### Excerpt provided:
A not-for-profit hospital group wants the Internal Revenue Service to review hospital lease deals, specifically one that Columbia/HCA Healthcare Corp. has with a not-for-profit system in Memphis, Tenn.
The president of Washington-based Volunteer Trustees of Not-For-Profit Hospitals asked for the review in a letter last week to Marcus Owens, head of the IRS' exempt organizations division.
In the letter, Linda Miller, the group's president, said lease agreements between for-profits and not-for-profits "raise serious questions as to whether the nonprofit lessee warrants tax-exempt status."
Miller and her group have been frequent critics of Columbia and not-for-profit hospital conversions.
In the letter, the group spells out two concerns:
While the IRS gives not-for-profit status to the leased institutions, they are being run for the private benefit of the for-profit landlord.
Excessive lease and other payments made to for-profit hospital companies are "inappropriate uses of charitable assets-and community healthcare dollars-and constitute private inurement."

Records from a dataset:
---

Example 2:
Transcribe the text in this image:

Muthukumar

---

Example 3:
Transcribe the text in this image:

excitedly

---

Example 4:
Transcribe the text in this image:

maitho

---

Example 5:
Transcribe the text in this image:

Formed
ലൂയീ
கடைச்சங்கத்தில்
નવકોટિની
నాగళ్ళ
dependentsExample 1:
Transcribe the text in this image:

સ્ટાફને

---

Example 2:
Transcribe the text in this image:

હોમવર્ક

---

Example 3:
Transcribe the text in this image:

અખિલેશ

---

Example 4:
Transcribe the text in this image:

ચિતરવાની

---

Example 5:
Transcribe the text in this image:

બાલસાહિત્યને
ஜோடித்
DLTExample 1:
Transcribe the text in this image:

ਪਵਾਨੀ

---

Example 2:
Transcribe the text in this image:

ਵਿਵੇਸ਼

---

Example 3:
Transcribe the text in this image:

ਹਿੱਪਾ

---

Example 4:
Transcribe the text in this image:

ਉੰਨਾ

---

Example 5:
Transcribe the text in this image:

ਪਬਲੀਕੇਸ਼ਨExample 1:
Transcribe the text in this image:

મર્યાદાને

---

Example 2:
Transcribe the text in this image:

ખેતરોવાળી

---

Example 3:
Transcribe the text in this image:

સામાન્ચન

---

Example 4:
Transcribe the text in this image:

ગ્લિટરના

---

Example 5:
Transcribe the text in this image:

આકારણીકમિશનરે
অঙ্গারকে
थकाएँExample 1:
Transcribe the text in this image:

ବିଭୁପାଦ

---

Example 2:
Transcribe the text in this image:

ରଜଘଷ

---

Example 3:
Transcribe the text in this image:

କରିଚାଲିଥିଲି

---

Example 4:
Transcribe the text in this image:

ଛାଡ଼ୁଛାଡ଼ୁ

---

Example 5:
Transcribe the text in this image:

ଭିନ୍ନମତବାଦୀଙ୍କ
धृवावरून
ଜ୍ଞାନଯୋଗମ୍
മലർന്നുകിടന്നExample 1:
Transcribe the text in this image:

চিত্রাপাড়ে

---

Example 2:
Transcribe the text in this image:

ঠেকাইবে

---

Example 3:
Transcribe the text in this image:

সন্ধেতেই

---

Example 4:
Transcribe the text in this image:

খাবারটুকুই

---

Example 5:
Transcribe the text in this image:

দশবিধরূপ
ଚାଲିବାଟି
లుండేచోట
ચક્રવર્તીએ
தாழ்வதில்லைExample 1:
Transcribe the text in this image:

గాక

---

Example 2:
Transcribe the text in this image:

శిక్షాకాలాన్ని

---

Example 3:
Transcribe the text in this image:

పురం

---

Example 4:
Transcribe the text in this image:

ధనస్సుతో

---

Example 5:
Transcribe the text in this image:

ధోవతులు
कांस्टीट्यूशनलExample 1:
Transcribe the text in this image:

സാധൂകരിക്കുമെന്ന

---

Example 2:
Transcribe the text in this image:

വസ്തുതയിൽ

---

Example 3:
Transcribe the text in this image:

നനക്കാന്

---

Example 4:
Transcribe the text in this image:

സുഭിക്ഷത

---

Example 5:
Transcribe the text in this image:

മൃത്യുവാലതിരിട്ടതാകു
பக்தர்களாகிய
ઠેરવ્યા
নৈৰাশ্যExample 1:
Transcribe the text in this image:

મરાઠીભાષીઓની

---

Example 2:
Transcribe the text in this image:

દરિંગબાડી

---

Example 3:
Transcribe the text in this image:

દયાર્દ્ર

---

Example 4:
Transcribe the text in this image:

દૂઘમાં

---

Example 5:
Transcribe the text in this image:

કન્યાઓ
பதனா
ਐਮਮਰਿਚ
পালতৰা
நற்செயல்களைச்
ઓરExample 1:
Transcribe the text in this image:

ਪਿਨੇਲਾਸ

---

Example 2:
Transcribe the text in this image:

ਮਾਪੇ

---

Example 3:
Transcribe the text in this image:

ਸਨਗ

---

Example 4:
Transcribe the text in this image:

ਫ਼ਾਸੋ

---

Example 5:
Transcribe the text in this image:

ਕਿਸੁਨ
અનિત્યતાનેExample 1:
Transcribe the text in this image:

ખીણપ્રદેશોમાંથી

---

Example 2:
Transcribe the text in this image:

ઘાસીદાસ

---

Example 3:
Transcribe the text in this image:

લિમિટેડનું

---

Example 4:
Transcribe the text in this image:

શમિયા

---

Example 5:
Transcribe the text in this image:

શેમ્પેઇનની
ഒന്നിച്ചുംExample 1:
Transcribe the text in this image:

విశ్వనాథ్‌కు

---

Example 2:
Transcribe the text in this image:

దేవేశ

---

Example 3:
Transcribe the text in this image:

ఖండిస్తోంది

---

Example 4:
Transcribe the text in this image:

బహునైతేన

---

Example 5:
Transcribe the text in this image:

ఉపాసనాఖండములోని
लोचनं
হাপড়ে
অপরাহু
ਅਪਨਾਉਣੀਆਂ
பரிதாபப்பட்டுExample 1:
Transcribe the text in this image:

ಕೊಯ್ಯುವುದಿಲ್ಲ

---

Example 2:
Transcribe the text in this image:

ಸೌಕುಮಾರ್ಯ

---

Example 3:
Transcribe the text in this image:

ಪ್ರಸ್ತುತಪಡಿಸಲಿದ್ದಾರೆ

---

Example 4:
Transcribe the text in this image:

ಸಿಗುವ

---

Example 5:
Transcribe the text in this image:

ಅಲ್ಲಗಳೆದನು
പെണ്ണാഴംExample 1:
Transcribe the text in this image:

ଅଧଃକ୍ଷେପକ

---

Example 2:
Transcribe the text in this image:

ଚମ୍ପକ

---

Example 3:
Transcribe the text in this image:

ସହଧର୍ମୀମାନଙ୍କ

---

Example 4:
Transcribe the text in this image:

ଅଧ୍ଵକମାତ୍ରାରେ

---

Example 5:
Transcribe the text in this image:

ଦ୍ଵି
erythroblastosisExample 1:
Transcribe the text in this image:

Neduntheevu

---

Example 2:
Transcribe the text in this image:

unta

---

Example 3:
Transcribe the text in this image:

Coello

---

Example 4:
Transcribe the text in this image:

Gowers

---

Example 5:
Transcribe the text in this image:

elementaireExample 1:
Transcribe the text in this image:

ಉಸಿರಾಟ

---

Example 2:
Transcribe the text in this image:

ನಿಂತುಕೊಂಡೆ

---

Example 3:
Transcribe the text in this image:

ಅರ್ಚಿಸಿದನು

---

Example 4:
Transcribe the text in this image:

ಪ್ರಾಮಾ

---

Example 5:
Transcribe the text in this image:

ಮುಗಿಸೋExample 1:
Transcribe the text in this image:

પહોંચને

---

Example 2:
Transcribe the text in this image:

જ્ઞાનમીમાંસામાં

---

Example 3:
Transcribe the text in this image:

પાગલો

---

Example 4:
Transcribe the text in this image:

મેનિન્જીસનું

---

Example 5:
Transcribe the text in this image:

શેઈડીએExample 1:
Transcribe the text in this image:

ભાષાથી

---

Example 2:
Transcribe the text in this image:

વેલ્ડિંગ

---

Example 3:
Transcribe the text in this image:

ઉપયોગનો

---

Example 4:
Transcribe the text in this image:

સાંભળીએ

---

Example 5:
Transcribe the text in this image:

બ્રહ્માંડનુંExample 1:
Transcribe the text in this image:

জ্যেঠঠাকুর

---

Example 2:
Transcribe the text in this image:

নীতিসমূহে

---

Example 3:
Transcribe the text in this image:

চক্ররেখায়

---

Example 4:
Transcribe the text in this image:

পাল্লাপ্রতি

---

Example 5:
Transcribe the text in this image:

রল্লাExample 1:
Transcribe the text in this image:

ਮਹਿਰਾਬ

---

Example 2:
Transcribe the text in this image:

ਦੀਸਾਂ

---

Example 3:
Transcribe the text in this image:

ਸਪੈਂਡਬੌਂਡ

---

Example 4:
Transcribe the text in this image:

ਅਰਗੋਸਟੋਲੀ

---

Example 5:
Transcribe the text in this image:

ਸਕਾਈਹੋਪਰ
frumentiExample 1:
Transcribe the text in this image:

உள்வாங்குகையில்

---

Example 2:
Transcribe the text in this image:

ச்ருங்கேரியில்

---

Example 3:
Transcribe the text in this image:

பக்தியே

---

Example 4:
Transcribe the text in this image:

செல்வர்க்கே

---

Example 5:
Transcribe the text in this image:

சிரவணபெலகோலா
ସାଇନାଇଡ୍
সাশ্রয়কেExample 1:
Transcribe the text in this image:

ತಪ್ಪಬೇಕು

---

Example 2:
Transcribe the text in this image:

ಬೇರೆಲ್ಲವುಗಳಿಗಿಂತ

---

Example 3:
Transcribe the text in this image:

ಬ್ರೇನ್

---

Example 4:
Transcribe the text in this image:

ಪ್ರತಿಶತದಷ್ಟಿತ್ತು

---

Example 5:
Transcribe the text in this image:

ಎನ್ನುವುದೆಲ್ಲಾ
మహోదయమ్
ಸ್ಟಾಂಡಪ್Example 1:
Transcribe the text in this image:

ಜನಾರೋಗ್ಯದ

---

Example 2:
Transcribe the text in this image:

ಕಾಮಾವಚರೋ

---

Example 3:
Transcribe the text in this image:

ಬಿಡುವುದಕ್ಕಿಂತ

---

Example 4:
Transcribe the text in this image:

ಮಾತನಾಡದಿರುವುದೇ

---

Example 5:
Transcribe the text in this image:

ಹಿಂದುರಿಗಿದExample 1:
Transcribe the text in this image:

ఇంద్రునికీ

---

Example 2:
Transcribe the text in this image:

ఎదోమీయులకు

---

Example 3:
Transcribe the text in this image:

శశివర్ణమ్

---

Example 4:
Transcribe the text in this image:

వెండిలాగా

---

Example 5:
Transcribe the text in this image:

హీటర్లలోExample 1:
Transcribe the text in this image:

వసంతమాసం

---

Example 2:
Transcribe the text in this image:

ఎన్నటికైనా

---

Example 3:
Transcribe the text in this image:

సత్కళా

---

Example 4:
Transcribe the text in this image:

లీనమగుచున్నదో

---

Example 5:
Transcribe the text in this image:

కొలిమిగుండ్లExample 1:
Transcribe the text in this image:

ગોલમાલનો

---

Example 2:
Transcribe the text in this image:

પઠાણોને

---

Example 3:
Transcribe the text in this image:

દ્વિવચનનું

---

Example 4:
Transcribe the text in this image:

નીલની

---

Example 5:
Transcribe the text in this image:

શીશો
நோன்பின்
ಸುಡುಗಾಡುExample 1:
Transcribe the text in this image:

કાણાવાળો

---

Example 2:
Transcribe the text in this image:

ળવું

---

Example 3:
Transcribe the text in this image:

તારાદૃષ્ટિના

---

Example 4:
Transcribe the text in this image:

### Study questions:
A) Translate this sentence from the news item on hospital lease deals into Spanish: "Miller and her group have been frequent critics of Columbia and not-for-profit hospital conversions."
B) Repeat word for word the part of the hospital lease article between "In the letter, the" and "the for-profit landlord.", inclusive.

### Answers for this exercise:
A) Miller y su grupo han sido críticos frecuentes de Columbia y de las conversiones de hospitales sin fines de lucro.

B)
In the letter, the group spells out two concerns:
While the IRS gives not-for-profit status to the leased institutions, they are being run for the private benefit of the for-profit landlord.